→ **TASK GOAL**: Repeat precisely the span of lines below that opens with the line containing "Klient: ThreeJS" and closes with the line containing "Server: Express or NodeJS (to determine)", both included.

→ **INFORMATION SHOWN**:
────────────────────────────────────────

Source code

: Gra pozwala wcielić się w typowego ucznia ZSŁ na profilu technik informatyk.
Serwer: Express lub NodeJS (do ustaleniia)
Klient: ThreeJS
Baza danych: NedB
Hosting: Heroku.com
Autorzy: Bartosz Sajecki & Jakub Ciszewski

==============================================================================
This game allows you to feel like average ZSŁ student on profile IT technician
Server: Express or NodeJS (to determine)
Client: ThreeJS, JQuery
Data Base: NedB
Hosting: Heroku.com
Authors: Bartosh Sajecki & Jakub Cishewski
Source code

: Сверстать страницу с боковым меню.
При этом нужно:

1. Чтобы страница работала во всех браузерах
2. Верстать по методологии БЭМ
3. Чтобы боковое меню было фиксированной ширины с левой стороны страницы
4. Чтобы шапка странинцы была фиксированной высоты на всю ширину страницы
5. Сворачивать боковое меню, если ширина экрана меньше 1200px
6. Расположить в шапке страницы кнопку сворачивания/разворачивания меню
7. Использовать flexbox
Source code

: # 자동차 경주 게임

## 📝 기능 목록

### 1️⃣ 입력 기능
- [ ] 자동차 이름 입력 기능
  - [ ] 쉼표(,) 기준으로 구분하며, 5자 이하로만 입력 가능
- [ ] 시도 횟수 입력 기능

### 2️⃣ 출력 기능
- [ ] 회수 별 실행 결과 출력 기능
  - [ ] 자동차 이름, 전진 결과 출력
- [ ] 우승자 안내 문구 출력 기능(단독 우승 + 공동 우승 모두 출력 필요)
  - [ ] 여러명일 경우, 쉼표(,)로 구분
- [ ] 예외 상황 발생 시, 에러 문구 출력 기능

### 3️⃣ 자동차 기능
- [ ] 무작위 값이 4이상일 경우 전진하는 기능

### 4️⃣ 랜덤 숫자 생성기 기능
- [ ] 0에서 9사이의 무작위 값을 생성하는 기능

────────────────────────────────────────

→ **EXPECTED ANSWER**:
Klient: ThreeJS
Baza danych: NedB
Hosting: Heroku.com
Autorzy: Bartosz Sajecki & Jakub Ciszewski

==============================================================================
This game allows you to feel like average ZSŁ student on profile IT technician
Server: Express or NodeJS (to determine)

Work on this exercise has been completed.